MultiMaskCouple is where the core functionality is. It applies the masks and does a process called "attention coupling". I can't fully explain attention coupling, but basically it applies the prompts to the appropriate regions while also allowing them to interact and influence each other.
The nodes can be found in conditioning > MultiMaskCouple.
Usage
It can seem a little complicated at first, but once you get it, it'll be fine. Here's a basic outline:
- Create a mask image using pure RGB colors. I use Photopea for this, but any image editor is fine.
- Load the masks using the built-in "Load Image" and "Convert Image to Mask" nodes, one per color.
- For each mask, create a positive and negative prompt and CLIP encode them as normal.
- Feed each of those pairs, along with the mask, into a "MaskedRegionCond" node.
- You will also need a default positive and default negative prompt, this is applied to any unmasked regions, and is also mixed in when strength < 1. It can be empty.
- Connect all the outputs, along with the model, to a "MultiMaskCouple" node.
- The outputs of MultiMaskCouple hook into KSampler as normal.
There are also two example workflows included:
- Multimask-Template.json shows the usage described above
- Multimask-Template-String-Concat.json shows a slightly more complex pattern that makes the default prompts behave as global prompts.
Tips and Notes
- This process is not perfect. It's kind of pushing the boundaries of what these models are designed to do. So while this is a powerful tool, it is not an automatic success every time, particularly with 3 or more masks.
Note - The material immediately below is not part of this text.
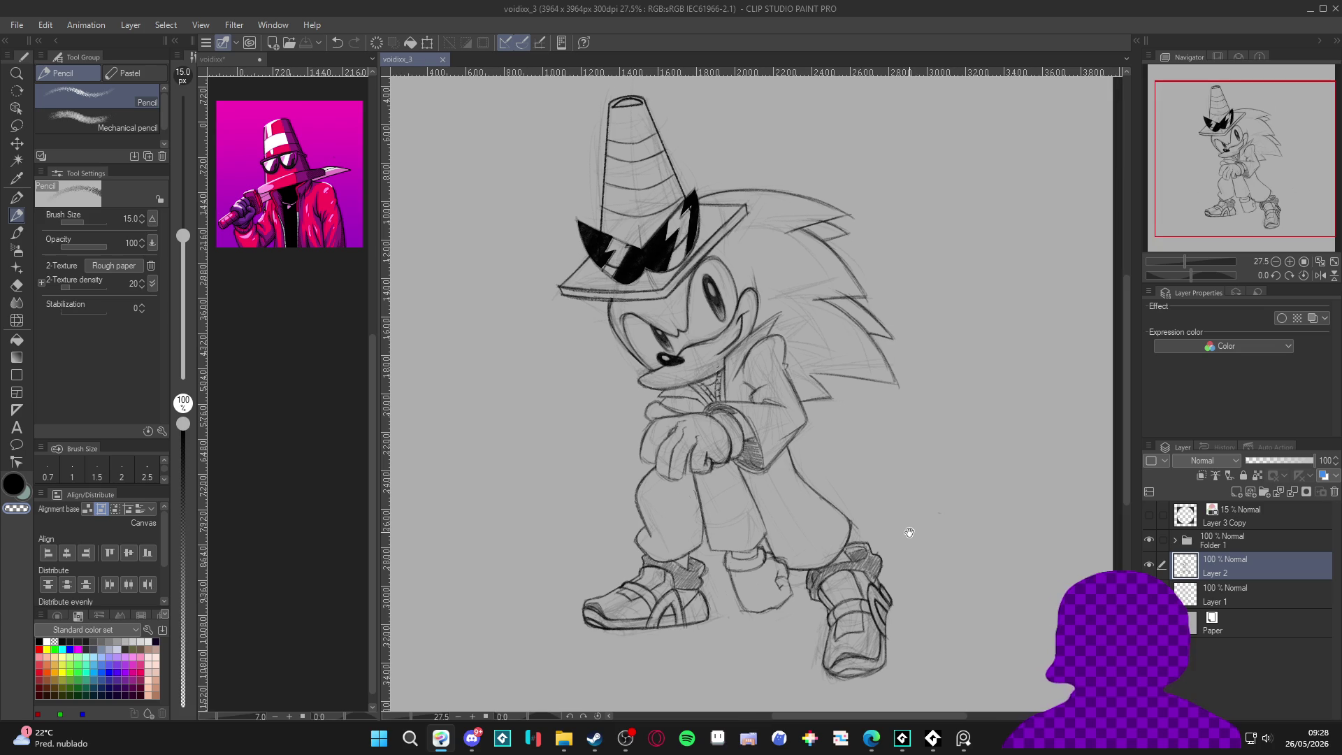
click(1147, 564)
click(1147, 564)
- This is not strict masking or inpainting. The regions can interact through the attention coupling process. This is a positive feature, but it can get in the way sometimes. Black regions can be useful for enforcing spacing.
- It can be a hassle to manage the intersection of the different prompts (what they have in common, like setting and camera angle). There is an example workflow included that demonstrates using the string concat node to make this more convenient.
- Keeping the masks simple is usually a good idea. Don't try to mask a detailed pose or outline, it won't work the way you'd like.
- Developing an intuition for how to design masks takes time and is tricky to explain. It's more about evoking the composition than dictating it. Experiment!
- Remember that the default mask is a fallback, not something applied globally. It will only be used in black regions or places where total strength < 1.
- Masks can overlap, which sometimes helps smooth interactions but also can increase bleed. Overlap the colors additively (i.e. red + green = yellow).
- To avoid issues, the mask image should be the same resolution as the output image.
This README is a work in progress. I'll write a more full-fledged guide soon.